▶ _Brano da esaminare_:
┌────────

Tensione al corteo del 25 aprile a Milano: esponenti dei Carc e manifestanti pro Pal hanno gridato “Fuori fuori” ricordando i bombardamenti su Gaza.
Insulti agli esponenti della Brigata ebraica durante il corteo del 25 aprile a Milano. A riferirlo è stato Emanuele Fiano, esponente Pd. “Uno ci ha detto ‘Siete solo saponette mancate’”. Le contestazioni sarebbero partite dai manifestanti pro Palestina, che avrebbero fatto fischi e pronunciato insulti diretti allo spezzone del corteo composto dalla Brigata ebraica. Tra le persone destinatarie degli insulti anche Luciano Belli Paci, figlio di Liliana Segre, protetto da un ampio schieramento di forze dell’ordine.

└────────

▶ _Cosa fare_:
Puoi ricopiare parola per parola l'articolo qui sopra sul corteo del 25 aprile a Milano, prendendo tutto ciò che va da "Insulti agli esponenti" giù fino a "di forze dell’ordine."?

▶ _Dati forniti_:

┌────────

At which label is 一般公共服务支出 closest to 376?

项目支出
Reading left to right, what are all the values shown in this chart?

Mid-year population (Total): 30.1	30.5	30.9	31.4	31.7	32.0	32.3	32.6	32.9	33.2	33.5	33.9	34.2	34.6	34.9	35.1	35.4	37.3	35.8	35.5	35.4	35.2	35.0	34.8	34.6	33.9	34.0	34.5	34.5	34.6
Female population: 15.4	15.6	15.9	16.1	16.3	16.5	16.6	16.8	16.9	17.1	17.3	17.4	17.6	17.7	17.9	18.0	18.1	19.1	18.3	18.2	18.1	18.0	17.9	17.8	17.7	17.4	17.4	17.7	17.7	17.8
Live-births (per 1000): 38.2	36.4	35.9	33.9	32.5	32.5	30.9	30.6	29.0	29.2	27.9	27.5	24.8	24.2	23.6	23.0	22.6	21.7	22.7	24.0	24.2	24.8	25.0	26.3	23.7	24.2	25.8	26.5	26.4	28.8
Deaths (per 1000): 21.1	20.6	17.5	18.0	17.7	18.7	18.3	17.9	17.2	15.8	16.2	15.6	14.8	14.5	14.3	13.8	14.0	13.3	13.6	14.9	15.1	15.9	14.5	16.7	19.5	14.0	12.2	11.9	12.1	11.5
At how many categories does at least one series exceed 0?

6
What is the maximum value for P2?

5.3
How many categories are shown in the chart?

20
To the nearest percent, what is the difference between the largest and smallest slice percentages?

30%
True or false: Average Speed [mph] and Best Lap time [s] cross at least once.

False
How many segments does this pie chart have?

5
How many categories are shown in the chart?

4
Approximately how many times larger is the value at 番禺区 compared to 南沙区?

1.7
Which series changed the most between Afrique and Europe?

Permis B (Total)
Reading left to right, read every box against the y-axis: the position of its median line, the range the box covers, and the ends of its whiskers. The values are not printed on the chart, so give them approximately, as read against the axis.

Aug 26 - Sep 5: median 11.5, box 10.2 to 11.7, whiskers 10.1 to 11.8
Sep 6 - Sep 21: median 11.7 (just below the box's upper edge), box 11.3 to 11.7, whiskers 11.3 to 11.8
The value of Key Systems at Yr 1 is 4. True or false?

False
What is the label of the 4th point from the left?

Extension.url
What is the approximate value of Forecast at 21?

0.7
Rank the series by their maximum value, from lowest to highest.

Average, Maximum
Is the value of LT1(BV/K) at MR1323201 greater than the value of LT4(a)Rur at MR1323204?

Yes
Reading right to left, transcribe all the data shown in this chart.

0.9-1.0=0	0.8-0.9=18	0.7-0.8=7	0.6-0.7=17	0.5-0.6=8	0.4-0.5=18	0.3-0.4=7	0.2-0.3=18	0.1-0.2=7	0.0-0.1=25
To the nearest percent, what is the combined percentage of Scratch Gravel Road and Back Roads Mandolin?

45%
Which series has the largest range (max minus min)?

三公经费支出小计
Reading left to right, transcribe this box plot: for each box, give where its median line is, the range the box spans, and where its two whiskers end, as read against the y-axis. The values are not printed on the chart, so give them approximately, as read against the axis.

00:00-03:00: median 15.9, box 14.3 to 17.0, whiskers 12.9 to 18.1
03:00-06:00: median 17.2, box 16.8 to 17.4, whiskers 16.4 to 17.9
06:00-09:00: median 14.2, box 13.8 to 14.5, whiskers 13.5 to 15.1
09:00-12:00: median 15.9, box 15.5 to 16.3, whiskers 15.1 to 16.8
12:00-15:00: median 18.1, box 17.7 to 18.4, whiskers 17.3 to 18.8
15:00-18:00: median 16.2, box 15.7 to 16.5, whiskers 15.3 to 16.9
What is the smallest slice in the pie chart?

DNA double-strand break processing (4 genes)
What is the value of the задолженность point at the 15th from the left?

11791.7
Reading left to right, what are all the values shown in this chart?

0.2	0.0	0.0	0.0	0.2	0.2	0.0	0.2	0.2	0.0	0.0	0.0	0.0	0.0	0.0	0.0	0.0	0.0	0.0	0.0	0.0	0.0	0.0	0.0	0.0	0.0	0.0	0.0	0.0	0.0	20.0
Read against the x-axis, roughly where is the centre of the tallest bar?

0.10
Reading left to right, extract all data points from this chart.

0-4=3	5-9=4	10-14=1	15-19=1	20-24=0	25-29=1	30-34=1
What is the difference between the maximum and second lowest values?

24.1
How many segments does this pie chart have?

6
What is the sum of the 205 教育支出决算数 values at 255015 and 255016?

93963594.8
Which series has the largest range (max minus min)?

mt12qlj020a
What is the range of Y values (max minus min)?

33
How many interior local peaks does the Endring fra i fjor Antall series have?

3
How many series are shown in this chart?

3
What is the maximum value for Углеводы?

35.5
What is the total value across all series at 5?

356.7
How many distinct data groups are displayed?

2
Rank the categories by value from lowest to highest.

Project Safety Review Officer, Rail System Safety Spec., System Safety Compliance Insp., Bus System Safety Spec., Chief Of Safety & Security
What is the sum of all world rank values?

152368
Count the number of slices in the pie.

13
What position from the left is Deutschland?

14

└────────

▶ _Soluzione_:
Insulti agli esponenti della Brigata ebraica durante il corteo del 25 aprile a Milano. A riferirlo è stato Emanuele Fiano, esponente Pd. “Uno ci ha detto ‘Siete solo saponette mancate’”. Le contestazioni sarebbero partite dai manifestanti pro Palestina, che avrebbero fatto fischi e pronunciato insulti diretti allo spezzone del corteo composto dalla Brigata ebraica. Tra le persone destinatarie degli insulti anche Luciano Belli Paci, figlio di Liliana Segre, protetto da un ampio schieramento di forze dell’ordine.